┌────────

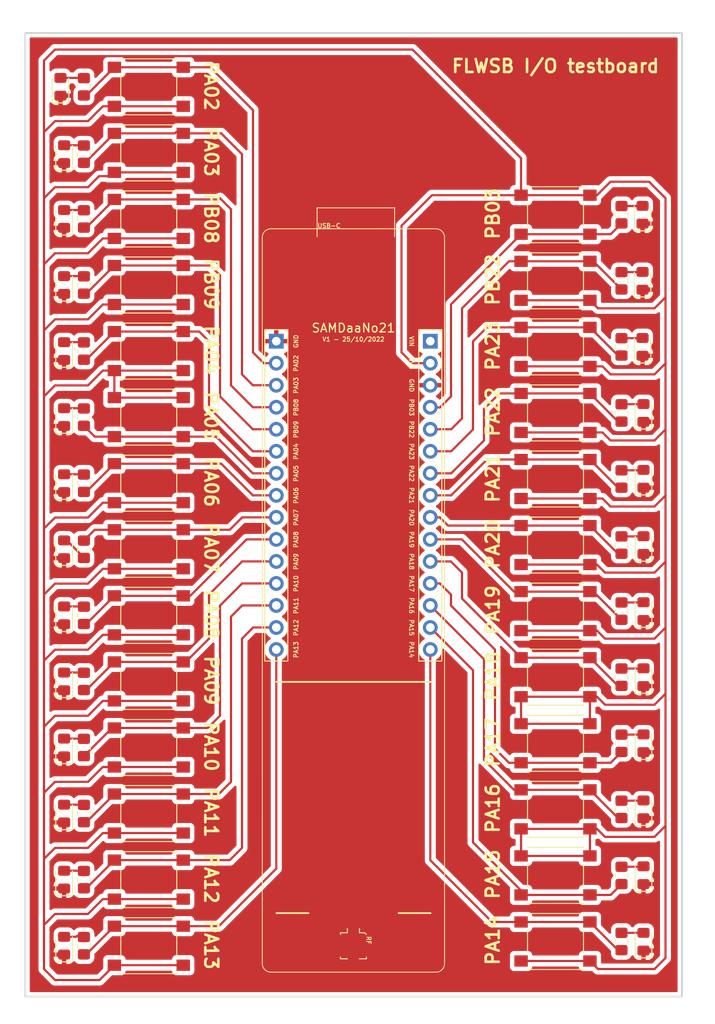
<source format=kicad_pcb>
(kicad_pcb (version 20211014) (generator pcbnew)

  (general
    (thickness 1.6)
  )

  (paper "A4")
  (layers
    (0 "F.Cu" signal)
    (31 "B.Cu" signal)
    (32 "B.Adhes" user "B.Adhesive")
    (33 "F.Adhes" user "F.Adhesive")
    (34 "B.Paste" user)
    (35 "F.Paste" user)
    (36 "B.SilkS" user "B.Silkscreen")
    (37 "F.SilkS" user "F.Silkscreen")
    (38 "B.Mask" user)
    (39 "F.Mask" user)
    (40 "Dwgs.User" user "User.Drawings")
    (41 "Cmts.User" user "User.Comments")
    (42 "Eco1.User" user "User.Eco1")
    (43 "Eco2.User" user "User.Eco2")
    (44 "Edge.Cuts" user)
    (45 "Margin" user)
    (46 "B.CrtYd" user "B.Courtyard")
    (47 "F.CrtYd" user "F.Courtyard")
    (48 "B.Fab" user)
    (49 "F.Fab" user)
    (50 "User.1" user)
    (51 "User.2" user)
    (52 "User.3" user)
    (53 "User.4" user)
    (54 "User.5" user)
    (55 "User.6" user)
    (56 "User.7" user)
    (57 "User.8" user)
    (58 "User.9" user)
  )

  (setup
    (pad_to_mask_clearance 0)
    (pcbplotparams
      (layerselection 0x00010fc_ffffffff)
      (disableapertmacros false)
      (usegerberextensions true)
      (usegerberattributes false)
      (usegerberadvancedattributes false)
      (creategerberjobfile false)
      (svguseinch false)
      (svgprecision 6)
      (excludeedgelayer true)
      (plotframeref false)
      (viasonmask false)
      (mode 1)
      (useauxorigin false)
      (hpglpennumber 1)
      (hpglpenspeed 20)
      (hpglpendiameter 15.000000)
      (dxfpolygonmode true)
      (dxfimperialunits true)
      (dxfusepcbnewfont true)
      (psnegative false)
      (psa4output false)
      (plotreference true)
      (plotvalue false)
      (plotinvisibletext false)
      (sketchpadsonfab false)
      (subtractmaskfromsilk true)
      (outputformat 1)
      (mirror false)
      (drillshape 0)
      (scaleselection 1)
      (outputdirectory "Gerbers/")
    )
  )

  (net 0 "")
  (net 1 "GND")
  (net 2 "Net-(D1-Pad2)")
  (net 3 "Net-(D2-Pad2)")
  (net 4 "Net-(D3-Pad2)")
  (net 5 "Net-(D4-Pad2)")
  (net 6 "Net-(D5-Pad2)")
  (net 7 "Net-(D6-Pad2)")
  (net 8 "Net-(D7-Pad2)")
  (net 9 "Net-(D8-Pad2)")
  (net 10 "Net-(D9-Pad2)")
  (net 11 "Net-(D10-Pad2)")
  (net 12 "Net-(D11-Pad2)")
  (net 13 "Net-(D12-Pad2)")
  (net 14 "Net-(D13-Pad2)")
  (net 15 "Net-(D14-Pad2)")
  (net 16 "Net-(D15-Pad2)")
  (net 17 "Net-(D16-Pad2)")
  (net 18 "Net-(D17-Pad2)")
  (net 19 "Net-(D18-Pad2)")
  (net 20 "Net-(D19-Pad2)")
  (net 21 "Net-(D20-Pad2)")
  (net 22 "Net-(D21-Pad2)")
  (net 23 "Net-(D22-Pad2)")
  (net 24 "Net-(D23-Pad2)")
  (net 25 "Net-(D24-Pad2)")
  (net 26 "Net-(D25-Pad2)")
  (net 27 "Net-(D26-Pad2)")
  (net 28 "PA10")
  (net 29 "PA20")
  (net 30 "PA03")
  (net 31 "PA11")
  (net 32 "PA21")
  (net 33 "PB08")
  (net 34 "PA02")
  (net 35 "PA12")
  (net 36 "PA22")
  (net 37 "PB09")
  (net 38 "PA13")
  (net 39 "PA23")
  (net 40 "PA04")
  (net 41 "PA14")
  (net 42 "PB22")
  (net 43 "PA05")
  (net 44 "PA15")
  (net 45 "PB03")
  (net 46 "PA06")
  (net 47 "PA16")
  (net 48 "PA07")
  (net 49 "PA17")
  (net 50 "PA08")
  (net 51 "PA18")
  (net 52 "PA09")
  (net 53 "PA19")
  (net 54 "+3V3")
  (net 55 "unconnected-(U1-Pad30)")

  (footprint "Resistor_SMD:R_0805_2012Metric_Pad1.20x1.40mm_HandSolder" (layer "F.Cu") (at 122.717 70.97 90))

  (footprint "LED_SMD:LED_0805_2012Metric_Pad1.15x1.40mm_HandSolder" (layer "F.Cu") (at 187.215 62.865 90))

  (footprint "LED_SMD:LED_0805_2012Metric_Pad1.15x1.40mm_HandSolder" (layer "F.Cu") (at 120.431 48.26 90))

  (footprint "Button_Switch_SMD:SW_Push_1P1T_NO_6x6mm_H9.5mm" (layer "F.Cu") (at 177.165 116.205 180))

  (footprint "Resistor_SMD:R_0805_2012Metric_Pad1.20x1.40mm_HandSolder" (layer "F.Cu") (at 184.785 131.445 90))

  (footprint "Button_Switch_SMD:SW_Push_1P1T_NO_6x6mm_H9.5mm" (layer "F.Cu") (at 130.21 78.59 180))

  (footprint "Resistor_SMD:R_0805_2012Metric_Pad1.20x1.40mm_HandSolder" (layer "F.Cu") (at 184.785 70.485 90))

  (footprint "Button_Switch_SMD:SW_Push_1P1T_NO_6x6mm_H9.5mm" (layer "F.Cu") (at 177.165 55.245 180))

  (footprint "Button_Switch_SMD:SW_Push_1P1T_NO_6x6mm_H9.5mm" (layer "F.Cu") (at 177.165 85.725))

  (footprint "Button_Switch_SMD:SW_Push_1P1T_NO_6x6mm_H9.5mm" (layer "F.Cu") (at 130.21 86.21))

  (footprint "Resistor_SMD:R_0805_2012Metric_Pad1.20x1.40mm_HandSolder" (layer "F.Cu") (at 122.717 139.55 90))

  (footprint "Resistor_SMD:R_0805_2012Metric_Pad1.20x1.40mm_HandSolder" (layer "F.Cu") (at 184.785 62.865 90))

  (footprint "LED_SMD:LED_0805_2012Metric_Pad1.15x1.40mm_HandSolder" (layer "F.Cu") (at 120.431 116.69 90))

  (footprint "LED_SMD:LED_0805_2012Metric_Pad1.15x1.40mm_HandSolder" (layer "F.Cu") (at 120.431 109.07 90))

  (footprint "Resistor_SMD:R_0805_2012Metric_Pad1.20x1.40mm_HandSolder" (layer "F.Cu") (at 122.717 40.49 90))

  (footprint "LED_SMD:LED_0805_2012Metric_Pad1.15x1.40mm_HandSolder" (layer "F.Cu") (at 120.431 139.55 90))

  (footprint "Button_Switch_SMD:SW_Push_1P1T_NO_6x6mm_H9.5mm" (layer "F.Cu") (at 130.21 139.55))

  (footprint "Button_Switch_SMD:SW_Push_1P1T_NO_6x6mm_H9.5mm" (layer "F.Cu") (at 177.165 100.965))

  (footprint "Resistor_SMD:R_0805_2012Metric_Pad1.20x1.40mm_HandSolder" (layer "F.Cu") (at 184.785 55.245 90))

  (footprint "Button_Switch_SMD:SW_Push_1P1T_NO_6x6mm_H9.5mm" (layer "F.Cu") (at 177.165 139.065))

  (footprint "Resistor_SMD:R_0805_2012Metric_Pad1.20x1.40mm_HandSolder" (layer "F.Cu") (at 122.717 78.59 90))

  (footprint "LED_SMD:LED_0805_2012Metric_Pad1.15x1.40mm_HandSolder" (layer "F.Cu") (at 120.431 70.97 90))

  (footprint "Resistor_SMD:R_0805_2012Metric_Pad1.20x1.40mm_HandSolder" (layer "F.Cu") (at 122.717 109.07 90))

  (footprint "Button_Switch_SMD:SW_Push_1P1T_NO_6x6mm_H9.5mm" (layer "F.Cu") (at 177.165 93.345))

  (footprint "Button_Switch_SMD:SW_Push_1P1T_NO_6x6mm_H9.5mm" (layer "F.Cu") (at 177.165 62.865))

  (footprint "LED_SMD:LED_0805_2012Metric_Pad1.15x1.40mm_HandSolder" (layer "F.Cu") (at 187.325 139.09 90))

  (footprint "LED_SMD:LED_0805_2012Metric_Pad1.15x1.40mm_HandSolder" (layer "F.Cu") (at 120.431 124.31 90))

  (footprint "LED_SMD:LED_0805_2012Metric_Pad1.15x1.40mm_HandSolder" (layer "F.Cu") (at 187.325 93.345 90))

  (footprint "LED_SMD:LED_0805_2012Metric_Pad1.15x1.40mm_HandSolder" (layer "F.Cu") (at 187.325 131.42 90))

  (footprint "Resistor_SMD:R_0805_2012Metric_Pad1.20x1.40mm_HandSolder" (layer "F.Cu") (at 122.717 131.93 90))

  (footprint "LED_SMD:LED_0805_2012Metric_Pad1.15x1.40mm_HandSolder" (layer "F.Cu") (at 120.431 63.35 90))

  (footprint "Button_Switch_SMD:SW_Push_1P1T_NO_6x6mm_H9.5mm" (layer "F.Cu") (at 130.21 131.93))

  (footprint "Resistor_SMD:R_0805_2012Metric_Pad1.20x1.40mm_HandSolder" (layer "F.Cu") (at 184.785 116.205 90))

  (footprint "Resistor_SMD:R_0805_2012Metric_Pad1.20x1.40mm_HandSolder" (layer "F.Cu") (at 122.717 55.73 90))

  (footprint "Resistor_SMD:R_0805_2012Metric_Pad1.20x1.40mm_HandSolder" (layer "F.Cu") (at 122.717 124.31 90))

  (footprint "Button_Switch_SMD:SW_Push_1P1T_NO_6x6mm_H9.5mm" (layer "F.Cu") (at 130.21 70.97))

  (footprint "Button_Switch_SMD:SW_Push_1P1T_NO_6x6mm_H9.5mm" (layer "F.Cu") (at 130.21 101.45))

  (footprint "LED_SMD:LED_0805_2012Metric_Pad1.15x1.40mm_HandSolder" (layer "F.Cu") (at 187.325 100.965 90))

  (footprint "Button_Switch_SMD:SW_Push_1P1T_NO_6x6mm_H9.5mm" (layer "F.Cu") (at 130.21 55.73))

  (footprint "Button_Switch_SMD:SW_Push_1P1T_NO_6x6mm_H9.5mm" (layer "F.Cu") (at 130.21 40.49))

  (footprint "LED_SMD:LED_0805_2012Metric_Pad1.15x1.40mm_HandSolder" (layer "F.Cu") (at 187.325 85.7 90))

  (footprint "LED_SMD:LED_0805_2012Metric_Pad1.15x1.40mm_HandSolder" (layer "F.Cu") (at 120.431 131.93 90))

  (footprint "Resistor_SMD:R_0805_2012Metric_Pad1.20x1.40mm_HandSolder" (layer "F.Cu") (at 122.717 101.45 90))

  (footprint "Button_Switch_SMD:SW_Push_1P1T_NO_6x6mm_H9.5mm" (layer "F.Cu") (at 130.21 116.69))

  (footprint "LED_SMD:LED_0805_2012Metric_Pad1.15x1.40mm_HandSolder" (layer "F.Cu") (at 120.431 86.21 90))

  (footprint "FLWSB:FLWSB-SAMDaaNo21-v1" (layer "F.Cu") (at 168.1625 99.693428 -90))

  (footprint "Button_Switch_SMD:SW_Push_1P1T_NO_6x6mm_H9.5mm" (layer "F.Cu") (at 130.21 63.35))

  (footprint "LED_SMD:LED_0805_2012Metric_Pad1.15x1.40mm_HandSolder" (layer "F.Cu") (at 187.325 108.585 90))

  (footprint "Button_Switch_SMD:SW_Push_1P1T_NO_6x6mm_H9.5mm" (layer "F.Cu") (at 130.21 48.11))

  (footprint "Button_Switch_SMD:SW_Push_1P1T_NO_6x6mm_H9.5mm" (layer "F.Cu") (at 177.165 123.825))

  (footprint "Button_Switch_SMD:SW_Push_1P1T_NO_6x6mm_H9.5mm" (layer "F.Cu")
    (tedit 5CA1CA7F) (tstamp ae2998b1-e735-4341-bd33-025f33f55b24)
    (at 177.165 78.105)
    (descr "tactile push button, 6x6mm e.g. PTS645xx series, height=9.5mm")
    (tags "tact sw push 6mm smd")
    (property "Sheetfile" "testboard.kicad_sch")
    (property "Sheetname" "")
    (path "/3b807eb5-5b2c-47be-9149-43dd2dc3093e")
    (attr smd)
    (fp_text reference "SW9" (at 0 -4.05) (layer "F.SilkS") hide
      (effects (font (size 1 1) (thickness 0.15)))
      (tstamp 47beec1b-329f-4c11-b3c9-6c32149362ae)
    )
    (fp_text value "SW_DIP" (at 0 4.15) (layer "F.Fab") hide
      (effects (font (size 1 1) (thickness 0.15)))
      (tstamp f90db73d-f77c-41b4-9762-f07879ec84c2)
    )
    (fp_text user "${REFERENCE}" (at 0 -4.05) (layer "F.Fab")
      (effects (font (size 1 1) (thickness 0.15)))
      (tstamp 37c9d920-1989-4ffe-8ad0-12cc7bcc2a79)
    )
    (fp_line (start -3.23 3.23) (end 3.23 3.23) (layer "F.SilkS") (width 0.12) (tstamp 1468190a-9e86-4a40-896b-3542dc192c7c))
    (fp_line (start -3.23 3.23) (end -3.23 3.2) (layer "F.SilkS") (width 0.12) (tstamp 1a67d20d-21c6-49b8-9672-99705ec32465))
    (fp_line (start 3.23 -3.23) (end 3.23 -3.2) (layer "F.SilkS") (width 0.12) (tstamp 4ed81b1d-d099-4c6e-b82b-697f94eb01ba))
    (fp_line (start -3.23 -3.23) (end 3.23 -3.23) (layer "F.SilkS") (width 0.12) (tstamp 630037e4-bf9f-4c94-96c5-2b34c2fb5de8))
    (fp_line (start -3.23 -3.2) (end -3.23 -3.23) (layer "F.SilkS") (width 0.12) (tstamp 785a1f43-8d93-4276-b67f-0f81d3dd9fc1))
    (fp_line (start 3.23 3.23) (end 3.23 3.2) (layer "F.SilkS") (width 0.12) (tstamp b8d40348-e46a-4e23-8062-3f723c60a668))
    (fp_line (start 3.23 -1.3) (end 3.23 1.3) (layer "F.SilkS") (width 0.12) (tstamp ce25a2b2-db60-4375-b18c-8e26e6594eb7))
    (fp_line (start -3.23 -1.3) (end -3.23 1.3) (layer "F.SilkS") (width 0.12) (tstamp f0070132-5d99-4272-9ab4-76a8dbc90a05))
    (fp_line (start -5 3.25) (end 5 3.25) (layer "F.CrtYd") (width 0.05) (tstamp 349aeff7-0c40-4732-a9d7-83f193e73707))
    (fp_line (start -5 -3.25) (end -5 3.25) (layer "F.CrtYd") (width 0.05) (tstamp 4d4e014b-c110-4e9e-a5e9-acdbd5703bd5))
    (fp_line (start 5 3.25) (end 5 -3.25) (layer "F.CrtYd") (width 0.05) (tstamp ce6b3d00-9f19-42b9-9755-2547bd80e087))
    (fp_line (start -5 -3.25) (end 5 -3.25) (layer "F.CrtYd") (width 0.05) (tstamp e13d8bbf-96c6-49be-a6ae-ebdb0f6750b4))
    (fp_line (start -3 3) (end 3 3) (layer "F.Fab") (width 0.1) (tstamp 4d69986b-0984-4ad6-a17f-5f52c5536586))
    (fp_line (start 3 3) (end 3 -3) (layer "F.Fab") (width 0.1) (tstamp b8b4cdf3-132a-49ca-80a8-c0794f88e988))
    (fp_line (start -3 -3) (end -3 3) (layer "F.Fab") 
... [712431 chars truncated]
</source>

└────────

For each line of the data that has the word "Adhesive", report that line.

** Exercise solution **
    (32 "B.Adhes" user "B.Adhesive")
    (33 "F.Adhes" user "F.Adhesive")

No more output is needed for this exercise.